Kou Yun ne répondit pas. Au lieu de cela, il ferma les yeux, ramena ses mains derrière son dos, se redressa et s'assit droit.
Ses paupières tremblaient, elle serrait les dents, ses tempes se gonflaient et une fine perle de sueur apparut sur son front en un rien de temps.
On dirait qu'il fait de gros efforts pour « réfléchir ».
La correction consiste à « penser » avec intensité.
La serveuse apporta le thé, nous jeta un coup d'œil et s'éloigna rapidement. Elle supposa que Mlle Kou était probablement en train de déverser sa colère sur son petit ami et qu'elle allait peut-être fondre en larmes à tout moment.
Au bout de trois ou quatre minutes environ, Kou Yun ouvrit les yeux et reprit son souffle.

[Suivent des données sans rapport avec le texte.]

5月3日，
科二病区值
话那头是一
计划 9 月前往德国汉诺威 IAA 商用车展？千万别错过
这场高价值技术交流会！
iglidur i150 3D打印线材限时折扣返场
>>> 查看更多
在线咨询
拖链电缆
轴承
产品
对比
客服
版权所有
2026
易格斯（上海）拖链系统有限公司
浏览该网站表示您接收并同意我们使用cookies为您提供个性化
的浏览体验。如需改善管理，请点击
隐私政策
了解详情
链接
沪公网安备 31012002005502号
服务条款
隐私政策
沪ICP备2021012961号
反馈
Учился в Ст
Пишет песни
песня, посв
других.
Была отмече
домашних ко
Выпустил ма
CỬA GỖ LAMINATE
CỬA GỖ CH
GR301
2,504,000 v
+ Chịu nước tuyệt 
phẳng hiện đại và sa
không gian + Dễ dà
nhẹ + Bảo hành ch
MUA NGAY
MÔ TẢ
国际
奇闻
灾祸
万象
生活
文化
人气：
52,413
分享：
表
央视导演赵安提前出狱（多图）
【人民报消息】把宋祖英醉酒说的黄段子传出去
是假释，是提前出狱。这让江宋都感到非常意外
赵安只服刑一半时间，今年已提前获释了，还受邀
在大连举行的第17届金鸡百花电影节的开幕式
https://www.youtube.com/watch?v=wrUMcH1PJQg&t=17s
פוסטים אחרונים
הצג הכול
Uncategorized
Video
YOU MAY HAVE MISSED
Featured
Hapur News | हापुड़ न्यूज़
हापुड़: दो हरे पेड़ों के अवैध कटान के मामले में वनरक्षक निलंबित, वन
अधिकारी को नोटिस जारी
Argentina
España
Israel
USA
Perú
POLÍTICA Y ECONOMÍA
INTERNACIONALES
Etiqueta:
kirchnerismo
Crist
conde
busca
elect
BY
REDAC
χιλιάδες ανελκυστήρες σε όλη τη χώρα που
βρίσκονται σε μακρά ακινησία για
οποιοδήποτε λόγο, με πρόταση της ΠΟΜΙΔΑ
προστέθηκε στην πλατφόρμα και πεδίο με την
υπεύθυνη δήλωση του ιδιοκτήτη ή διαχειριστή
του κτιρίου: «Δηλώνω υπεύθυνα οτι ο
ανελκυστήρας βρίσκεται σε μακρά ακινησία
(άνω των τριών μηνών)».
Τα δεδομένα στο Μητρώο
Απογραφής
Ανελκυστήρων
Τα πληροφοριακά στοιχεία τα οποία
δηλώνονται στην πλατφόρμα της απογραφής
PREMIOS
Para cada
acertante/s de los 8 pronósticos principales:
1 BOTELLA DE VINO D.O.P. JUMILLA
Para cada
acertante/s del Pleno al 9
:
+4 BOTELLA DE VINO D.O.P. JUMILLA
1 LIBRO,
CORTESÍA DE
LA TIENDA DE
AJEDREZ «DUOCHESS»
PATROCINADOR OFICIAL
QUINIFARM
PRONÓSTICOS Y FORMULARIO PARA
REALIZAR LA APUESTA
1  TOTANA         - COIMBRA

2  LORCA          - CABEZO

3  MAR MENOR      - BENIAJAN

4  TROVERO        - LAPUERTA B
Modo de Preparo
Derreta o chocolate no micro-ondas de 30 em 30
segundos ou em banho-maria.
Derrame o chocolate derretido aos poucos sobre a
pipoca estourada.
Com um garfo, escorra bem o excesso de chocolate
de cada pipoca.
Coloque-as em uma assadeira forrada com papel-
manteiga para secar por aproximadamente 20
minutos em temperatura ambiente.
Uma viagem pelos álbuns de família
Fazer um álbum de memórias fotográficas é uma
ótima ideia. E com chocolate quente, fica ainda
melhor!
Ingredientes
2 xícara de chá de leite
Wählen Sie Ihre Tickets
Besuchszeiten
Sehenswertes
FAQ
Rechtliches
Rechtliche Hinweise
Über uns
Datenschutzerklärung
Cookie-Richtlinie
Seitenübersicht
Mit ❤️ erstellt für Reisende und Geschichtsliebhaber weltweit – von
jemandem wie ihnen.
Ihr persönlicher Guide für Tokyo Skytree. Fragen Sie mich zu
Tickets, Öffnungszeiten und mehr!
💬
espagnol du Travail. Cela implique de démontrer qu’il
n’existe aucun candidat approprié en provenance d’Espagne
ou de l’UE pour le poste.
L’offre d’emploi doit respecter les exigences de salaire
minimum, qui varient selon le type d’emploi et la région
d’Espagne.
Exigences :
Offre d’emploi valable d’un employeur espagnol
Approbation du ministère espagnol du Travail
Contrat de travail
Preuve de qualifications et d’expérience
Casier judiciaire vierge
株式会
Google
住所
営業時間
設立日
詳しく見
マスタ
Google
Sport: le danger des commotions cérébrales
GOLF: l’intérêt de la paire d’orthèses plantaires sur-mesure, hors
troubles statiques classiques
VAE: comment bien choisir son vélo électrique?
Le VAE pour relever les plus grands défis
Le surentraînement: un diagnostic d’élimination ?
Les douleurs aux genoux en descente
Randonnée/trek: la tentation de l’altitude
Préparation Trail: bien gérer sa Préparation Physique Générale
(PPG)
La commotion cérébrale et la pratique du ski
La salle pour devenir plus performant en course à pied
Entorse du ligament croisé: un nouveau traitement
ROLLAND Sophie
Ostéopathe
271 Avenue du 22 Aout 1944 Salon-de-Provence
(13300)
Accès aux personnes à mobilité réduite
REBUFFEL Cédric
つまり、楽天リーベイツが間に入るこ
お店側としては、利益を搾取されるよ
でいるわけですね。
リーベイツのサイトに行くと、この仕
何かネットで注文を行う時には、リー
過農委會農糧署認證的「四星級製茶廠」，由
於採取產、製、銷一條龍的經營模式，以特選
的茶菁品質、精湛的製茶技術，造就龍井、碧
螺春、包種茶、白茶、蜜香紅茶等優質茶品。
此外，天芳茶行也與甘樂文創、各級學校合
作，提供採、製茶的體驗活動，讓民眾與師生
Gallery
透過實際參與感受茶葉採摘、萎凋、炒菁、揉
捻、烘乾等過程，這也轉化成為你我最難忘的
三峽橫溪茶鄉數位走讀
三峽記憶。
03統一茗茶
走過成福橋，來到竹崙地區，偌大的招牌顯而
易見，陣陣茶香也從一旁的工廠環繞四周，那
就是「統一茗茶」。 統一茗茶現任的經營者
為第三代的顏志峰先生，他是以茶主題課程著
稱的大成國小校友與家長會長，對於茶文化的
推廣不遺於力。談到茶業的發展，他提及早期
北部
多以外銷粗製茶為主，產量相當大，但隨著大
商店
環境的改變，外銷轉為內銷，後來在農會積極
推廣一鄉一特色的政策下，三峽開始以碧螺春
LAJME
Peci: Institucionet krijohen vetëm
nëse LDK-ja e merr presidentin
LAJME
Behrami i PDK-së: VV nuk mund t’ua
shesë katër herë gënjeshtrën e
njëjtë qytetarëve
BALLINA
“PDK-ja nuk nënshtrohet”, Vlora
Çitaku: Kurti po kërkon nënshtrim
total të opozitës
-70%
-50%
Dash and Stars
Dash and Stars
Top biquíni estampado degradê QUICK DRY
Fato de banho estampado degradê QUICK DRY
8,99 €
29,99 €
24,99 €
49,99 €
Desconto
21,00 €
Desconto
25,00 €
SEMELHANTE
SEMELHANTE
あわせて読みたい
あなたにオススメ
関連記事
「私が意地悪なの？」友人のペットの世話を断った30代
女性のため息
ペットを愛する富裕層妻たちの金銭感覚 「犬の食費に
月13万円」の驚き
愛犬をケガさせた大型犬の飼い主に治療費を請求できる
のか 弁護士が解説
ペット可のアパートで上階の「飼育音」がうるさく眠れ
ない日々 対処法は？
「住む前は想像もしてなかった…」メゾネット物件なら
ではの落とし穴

« C'est tellement loin, c'est vraiment difficile à gérer. »
Tout en parlant, il sortit de ses mains quelque chose qui se trouvait sous la table.
Sans lumière solaire intense ni projecteurs, cette boule de cristal était si éblouissante qu'elle m'a presque fait perdre la concentration.
C'était toujours cette boule de cristal, avec son étrange «
pile
» à l'intérieur, désormais dotée de pattes, qui reposait immobile. Quelques minutes auparavant, elle se trouvait dans une vitrine à des centaines de mètres de là, mais Kou Yun l'avait maintenant «
fait apparaître
» par la pensée, juste devant moi.
Oh mon Dieu.
« Est-ce celui que nous venons de voir ? »
Kou Yun hocha la tête.
"Nous voici maintenant dans le hall d'exposition."
Kou Yun haussa les épaules, comme si les conséquences ne la concernaient pas.
Oh mon dieu, oh mon dieu, oh mon dieu.
Sans même chercher à comprendre ce qui s'était passé, j'ai dû m'enfuir !
Heureusement, ma mallette était assez grande pour contenir la boule de cristal. J'ai aussitôt payé le thé, attrapé Kou Yun, sauté dans un taxi et suis parti.
Après avoir traversé plusieurs intersections, j'entendais vaguement des sirènes de police au loin.